▶ **What to produce**
Among the entries below, which lines run from the line with "Service Hotline:+886-6-5896889" through the line with "experiencing subtle symptoms for"? Retype those, both ends included, exactly and without pictures.

Dataset entries
# # #
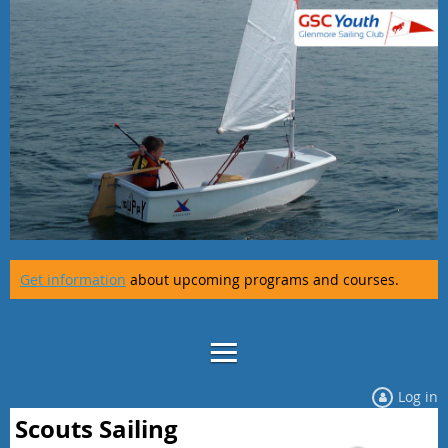
Get information
about upcoming programs and courses.
Log in
Scouts Sailing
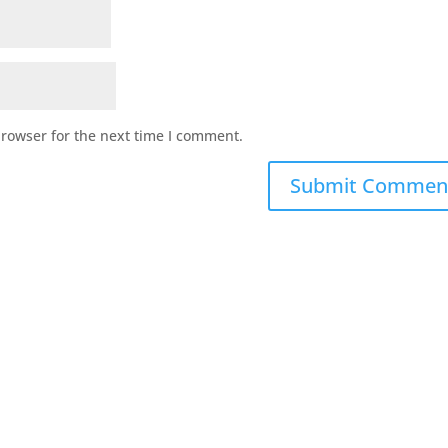
browser for the next time I comment.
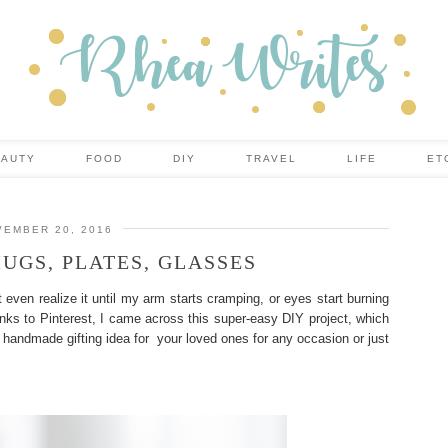
EAUTY
FOOD
DIY
TRAVEL
LIFE
ET
EMBER 20, 2016
UGS, PLATES, GLASSES
t even realize it until my arm starts cramping, or eyes start burning
anks to Pinterest, I came across this super-easy DIY project, which
nt handmade gifting idea for your loved ones for any occasion or just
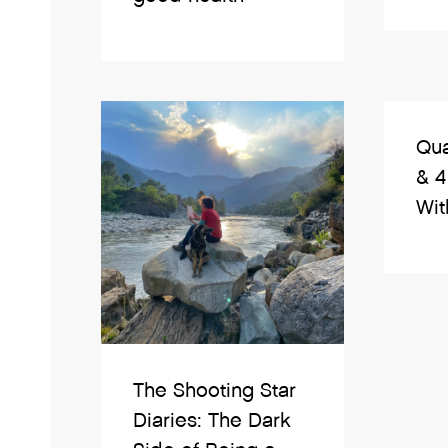
Qua
& 4
With
The Shooting Star
Diaries: The Dark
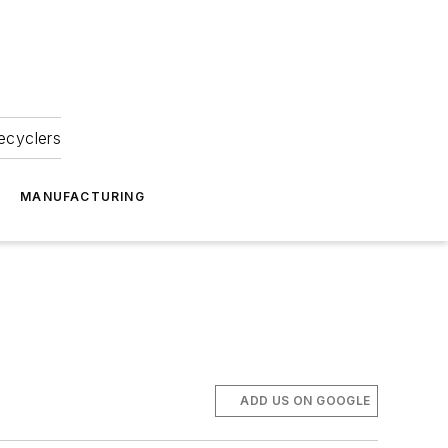
ecyclers
MANUFACTURING
ADD US ON GOOGLE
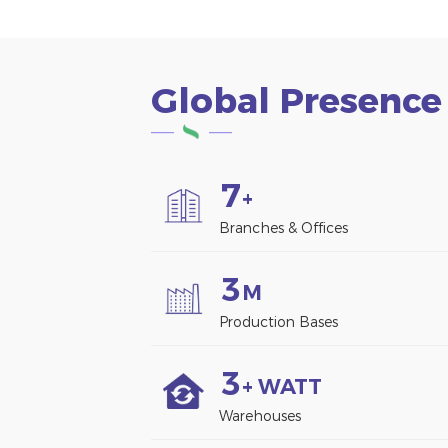
Global Presence
7
+
Branches & Offices
3
M
Production Bases
3
+ WATT
Warehouses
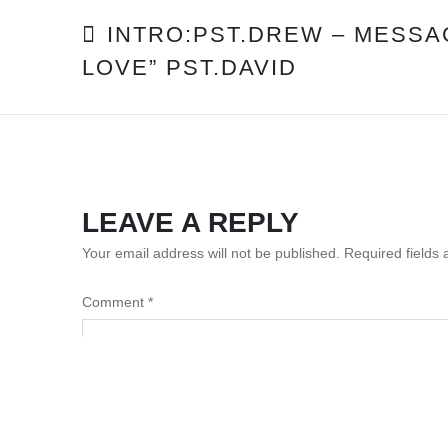
POST
INTRO:PST.DREW – MESSA
LOVE” PST.DAVID
NAVIGATION
LEAVE A REPLY
Your email address will not be published.
Required fields
Comment
*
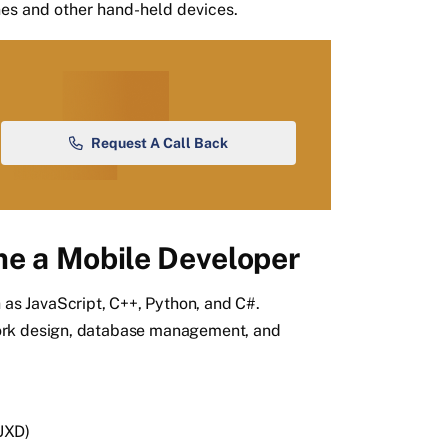
es and other hand-held devices.
Request A Call Back
e a Mobile Developer
s JavaScript, C++, Python, and C#.
ork design, database management, and
UXD)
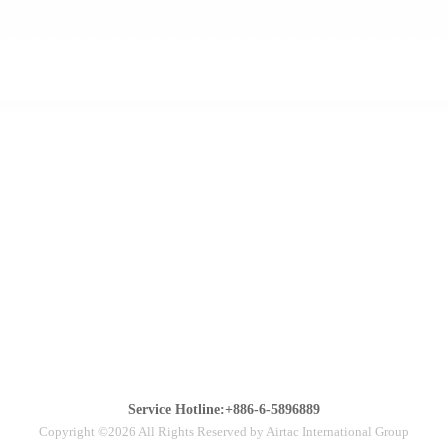
Service Hotline:+886-6-5896889
Copyright ©2026 All Rights Reserved by Airtac International Group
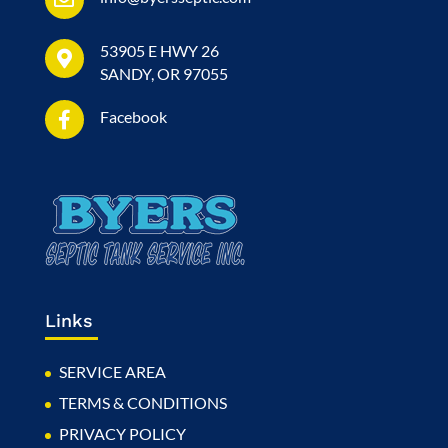
53905 E HWY 26
SANDY, OR 97055
Facebook
Links
SERVICE AREA
TERMS & CONDITIONS
PRIVACY POLICY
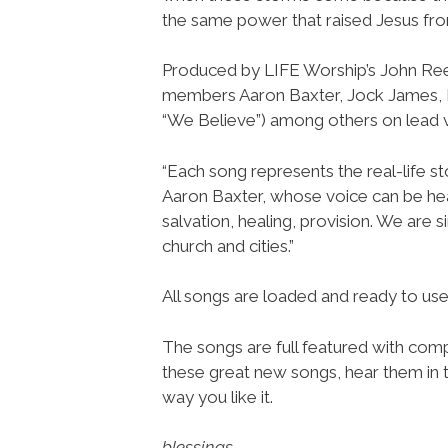
the same power that raised Jesus from
Produced by LIFE Worship’s John Re
members Aaron Baxter, Jock James,
“We Believe”) among others on lead 
“Each song represents the real-life st
Aaron Baxter, whose voice can be hea
salvation, healing, provision. We are 
church and cities.”
All songs are loaded and ready to u
The songs are full featured with compl
these great new songs, hear them in t
way you like it.
blessings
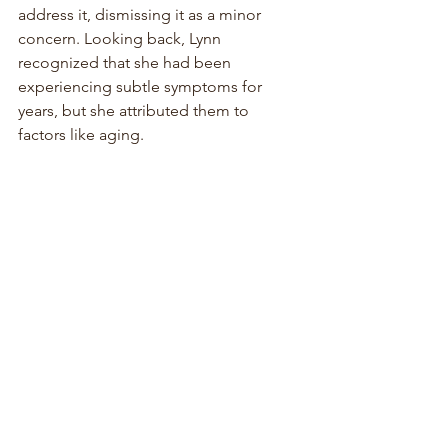
address it, dismissing it as a minor 
concern. Looking back, Lynn 
recognized that she had been 
experiencing subtle symptoms for 
years, but she attributed them to 
factors like aging.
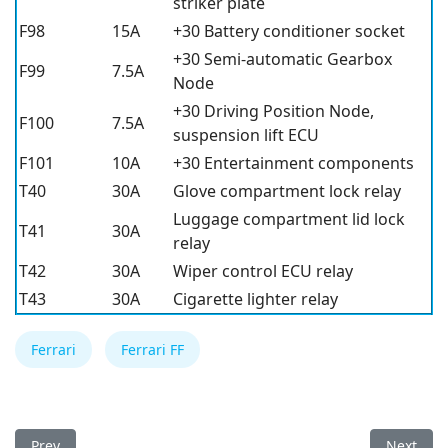
striker plate
F98
15A
+30 Battery conditioner socket
+30 Semi-automatic Gearbox
F99
7.5A
Node
+30 Driving Position Node,
F100
7.5A
suspension lift ECU
F101
10A
+30 Entertainment components
T40
30A
Glove compartment lock relay
Luggage compartment lid lock
T41
30A
relay
T42
30A
Wiper control ECU relay
T43
30A
Cigarette lighter relay
Ferrari
Ferrari FF
Previous article: Ferrari FF 2013 Fuse Box
Next arti
Prev
Next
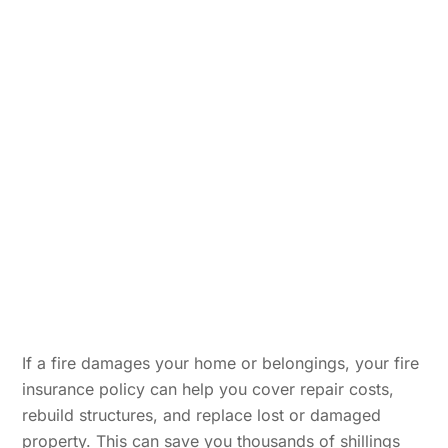
I
f a fire damages your home or belongings, your fire
insurance policy can help you cover repair costs,
rebuild structures, and replace lost or damaged
property. This can save you thousands of shillings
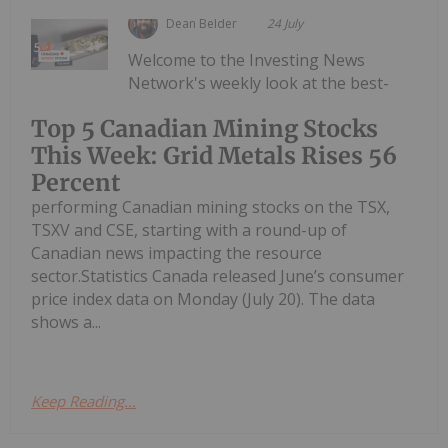
Dean Belder
24 July
Welcome to the Investing News
Network's weekly look at the best-
Top 5 Canadian Mining Stocks
This Week: Grid Metals Rises 56
Percent
performing Canadian mining stocks on the TSX,
TSXV and CSE, starting with a round-up of
Canadian news impacting the resource
sector.Statistics Canada released June’s consumer
price index data on Monday (July 20). The data
shows a...
Keep Reading...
# # #
▶ **Response box**
Service Hotline:+886-6-5896889
Copyright ©2026 All Rights Reserved by Airtac International Group
53905 E HWY 26
SANDY, OR 97055
Facebook
Links
SERVICE AREA
TERMS & CONDITIONS
PRIVACY POLICY
the same power that raised Jesus from
Produced by LIFE Worship’s John Re
members Aaron Baxter, Jock James,
“We Believe”) among others on lead 
“Each song represents the real-life st
Aaron Baxter, whose voice can be hea
salvation, healing, provision. We are 
church and cities.”
All songs are loaded and ready to u
The songs are full featured with compl
these great new songs, hear them in t
way you like it.
blessings
address it, dismissing it as a minor 
concern. Looking back, Lynn 
recognized that she had been 
experiencing subtle symptoms for 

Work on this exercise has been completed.